Billet n°9 – 17 octobre 1958. Version pdf.
Qui aime la vérité ne se lasse pas de la chercher et tout à la fois tolère ses propres erreurs. Au contraire, le fanatique ne cherche pas quelle chose est vraie, il veut que telle chose soit vraie. Il lui faut, avant tout, avoir raison. C’est une précaution qu’il prend contre lui-même. Car le doute est un risque qu’il ne peut pas courir. Sa vérité perdue, il ne lui resterait aucune raison de vivre.

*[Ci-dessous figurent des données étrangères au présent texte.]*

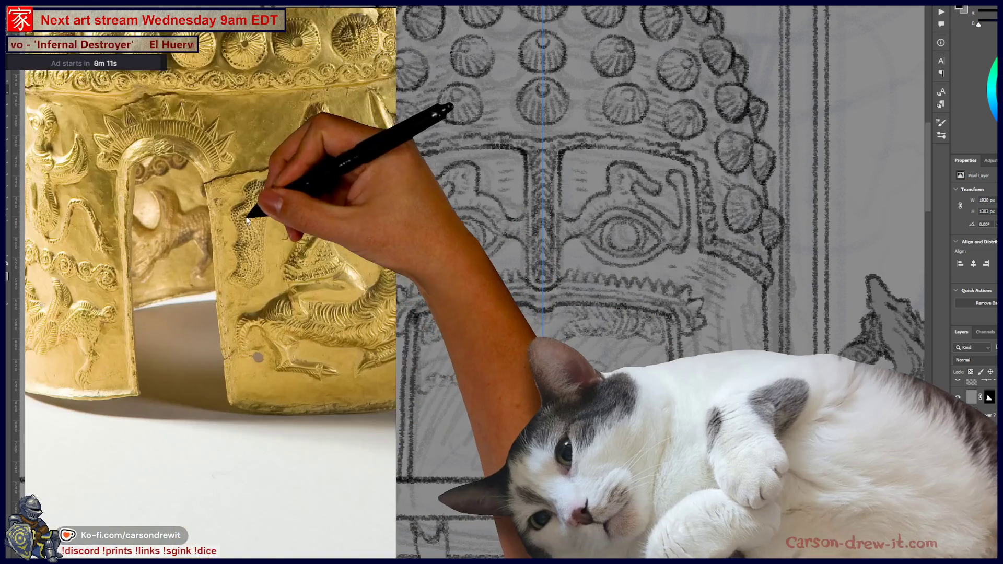
Zoom and pan to frame the whole helmet dome, then add a new empty layer
scroll(216, 235, "down", 3)
scroll(215, 238, "up", 5)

S’il est vraiment convaincu que sa vérité est bonne, pourquoi ne consent-il pas à la mettre en question ? Au contraire il se replie sur soi pour se défendre contre les incertitudes de sa propre pensée. À cette fin, il simplifie le réel selon une loi grossière de partage entre la vérité et l’erreur, le bien et le mal. Il conçoit la vérité comme un camp retranché où il engloutit toute la richesse du monde.

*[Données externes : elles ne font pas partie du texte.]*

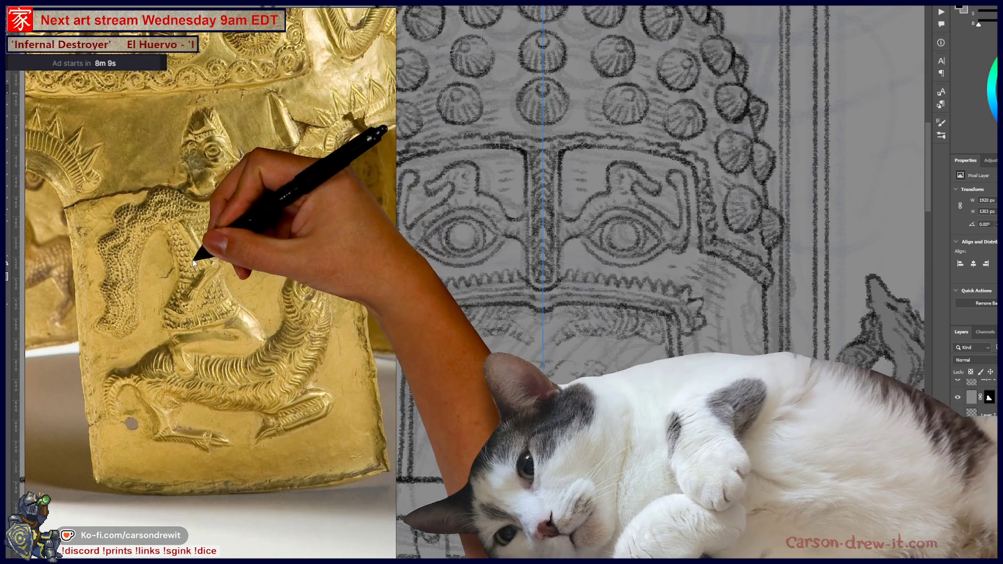
scroll(579, 305, "down", 3)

Galilée n’avait pas besoin de persuader. Le mouvement de la terre se défendait tout seul. Le fanatique au contraire veut convaincre. Il est politique parce qu’il est militant : il est religieux parce qu’il croit la vérité profanée. L’erreur est un péché dont il veut purifier le monde. Cette hantise du salut conduit à l’inquisition. Cette belle générosité qui croit sauver les hommes de l’erreur nourrit les flammes du bûcher.

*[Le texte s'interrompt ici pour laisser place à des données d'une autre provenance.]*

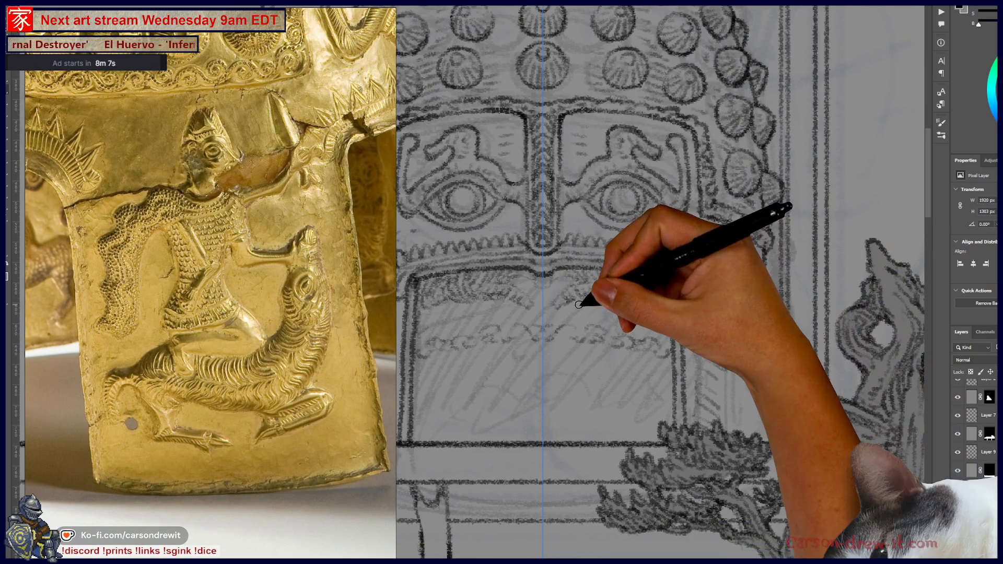
scroll(578, 206, "down", 3)
scroll(587, 223, "up", 2)
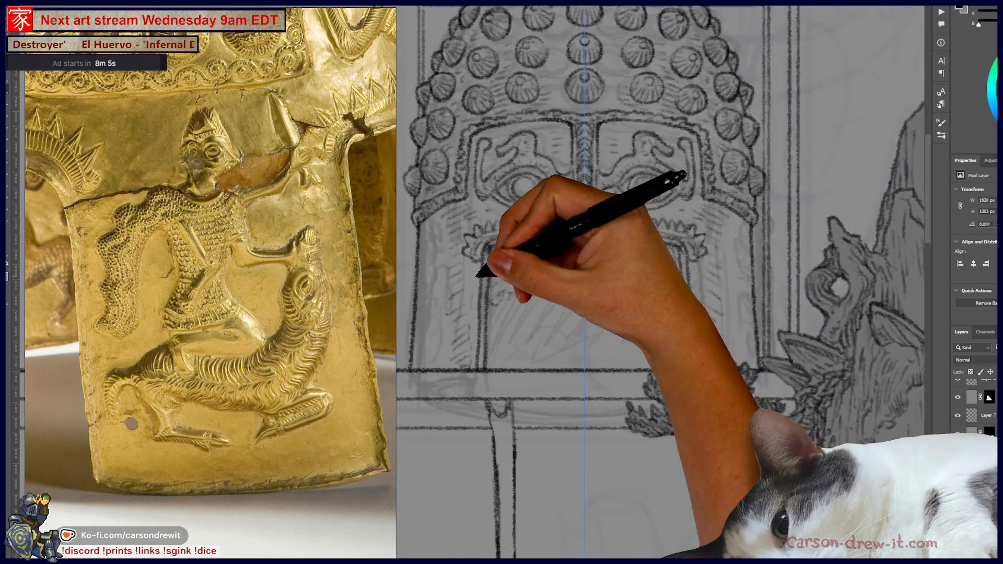
mouse_move(477, 275)
left_mouse_down()
mouse_move(522, 301)
mouse_move(600, 409)
left_mouse_up()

Le fanatisme est un règlement chirurgical de l’incertitude. Mais il périt par sa propre violence, car il méconnaît que ce qui prépare toute vérité, c’est le libre examen, que ce qui la fonde, c’est le libre consentement. Cette idée nous montre la tolérance dans sa profondeur. La fausse tolérance, celle des sceptiques, est une sorte d’indifférence à la vérité. Elle revient à croire que l’erreur est de mon côté ou que peut-être toutes nos pensées se valent. La vraie tolérance, c’est plutôt de consentir à l’existence d’autrui et à son erreur possible. Tolérer l’erreur, c’est plutôt comprendre que la vérité ne peut être imposée du dehors, c’est comprendre qu’elle a sa source dans la liberté l’esprit.